O megaprojeto, cujo estudo de impacto ambiental se iniciará nos próximos meses e se estenderá por pelo menos um ano, custará 40 bilhões de dólares. Ele incluirá, durante os próximos 10 anos, a construção de um canal aquático, dois portos de grande magnitude, um canal seco que consiste em uma via férrea entre os dois portos de água profunda, assim como um oleoduto, dois aeroportos e duas zonas de livre comércio.

A “Lei Especial para o Desenvolvimento de Infraestrutura e Transporte Nicaraguense, Referente ao Canal, Zonas de Livre Comércio e Infraestrutura Associadas” foi aprovada pela Comissão de Infraestrutura e apresentada no plenário do Parlamento para sua aprovação. A obra prevê trazer ao país um crescimento econômico anual médio superior aos 11.5%, durante o período de 2014 a 2018, um aumento de 136% do PIB (Produto Interno Bruto), o que equivaleria a um incremento de quase 1.3 milhões de empregos formais, isto é, de 28% ao ano durante os seis anos de construção.

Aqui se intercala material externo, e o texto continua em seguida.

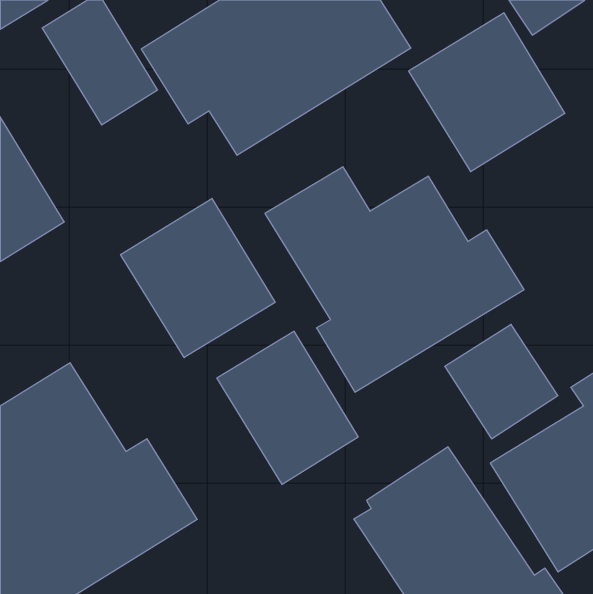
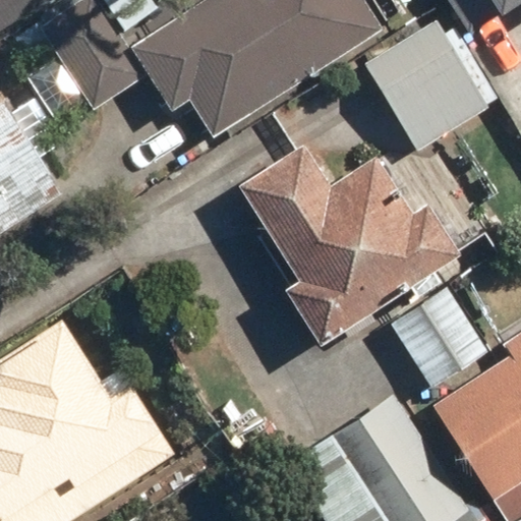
building: [121,198,275,358] -> none
building: [217,331,358,484] -> none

Em declarações à imprensa local, o presidente da Comissão do Grande Canal da Nicarágua, Manuel Coronel Kautz, disse que a propriedade do canal passará paulatinamente às mãos do Estado da Nicarágua e que depois de 50 anos, “o país será proprietário de 51% das ações.”

Kautz explicou também que antes de iniciar as obras, a empresa concessionária deverá realizar estudos de sua viabilidade, de seu impacto ambiental, econômico-social e técnico, para definir qual será o melhor caminho a seguir. “Antes que se cumpra esse processo, não se podem tomar decisões definitivas”, disse.

Descartada a possibilidade de construir o canal através do rio San Juan, que faz fronteira com a vizinha Costa Rica, sobram cinco rotas alternativas que preveem o uso do grande lago Cocibolca, a maior fonte hídrica da região centro-americana.

Estado presente

Com a aprovação, em julho do ano passado, da Lei 800, definiu-se o regime jurídico do megaprojeto, e criou-se a Autoridade do Grande Canal Interoceânico da Nicarágua, que vai representar o Estado nicaraguense como acionista, com uma cadeira no conselho diretivo das empresas envolvidas.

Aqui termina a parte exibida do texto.